India’s space agency is exploring joint collaborations with Boeing Co., Jeff Bezos’s Blue Origin LLC and Voyager Space Holdings Inc., as an official visit by the head of Nasa highlights the growing level of cooperation between the US and India in outer space.
The potential partnerships could also involve Indian commercial entities, India’s department of space said in a statement Wednesday.
Nasa administrator Bill Nelson is visiting several locations in India this week, including Bengaluru-based facilities that are testing and integrating spacecraft for a joint US-Indian Earth-observing mission scheduled for launch in 2024.
Nelson’s visit underscores Nasa’s deepening space alliance with the Indian Space Research Organization, which this year notched several accomplishments including the landing of a spacecraft near the moon’s south pole in August.
The two space agencies are planning to send an Indian astronaut to the International Space Station next year. In June, Nelson joined a ceremony in Washington when India signed the Artemis Accords, a US-backed initiative with more than two dozen other countries to establish principles for space exploration.
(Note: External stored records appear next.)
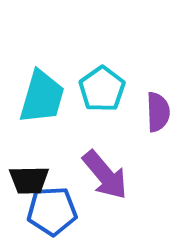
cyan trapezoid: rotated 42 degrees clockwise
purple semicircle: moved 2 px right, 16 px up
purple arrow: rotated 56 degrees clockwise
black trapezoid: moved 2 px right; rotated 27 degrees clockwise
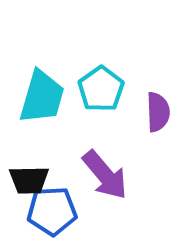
cyan pentagon: moved 1 px left
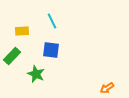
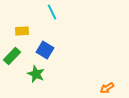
cyan line: moved 9 px up
blue square: moved 6 px left; rotated 24 degrees clockwise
ISRO-NASA space ties deepen: NASA Chief says, US ready to send Indian to space in 2024

Blue Origin is “very keen” on considering using an Indian rocket as a crew capsule to service its proposed space station Orbital Reef in low-Earth orbit, Isro chairman S Somanath told the Times of India in June. Larsen & Toubro Ltd., an Indian manufacturer of engineering equipment, is in early discussions with Blue Origin to supply orbital launch capabilities, according to local media.
Denver-based Voyager in July announced a preliminary agreement with Isro’s commercial arm, NewSpace India Ltd., to explore using Indian rockets to launch and deploy small satellites.
Voyager in July also signed a memorandum of understanding with Isro and the Indian national space promotion and authorization center regarding the use of Gaganyaan, the space agency’s crewed spacecraft now under development, to service a proposed space station, Starlab.
Boeing is considering designing and manufacturing of a space capsule simulator for India’s human spaceflight project but hasn’t signed a contract yet, according to local media.
India’s upcoming projects include its first launch of astronauts on a crewed mission, scheduled for 2025.
To boost its lunar ambitions, the country plans to develop a next-generation launch vehicle and a new launchpad, with the goal of landing people on the moon by 2040.
Isro’s to-do list also includes establishing a space station by 2035, launching a Venus orbiter and landing on Mars.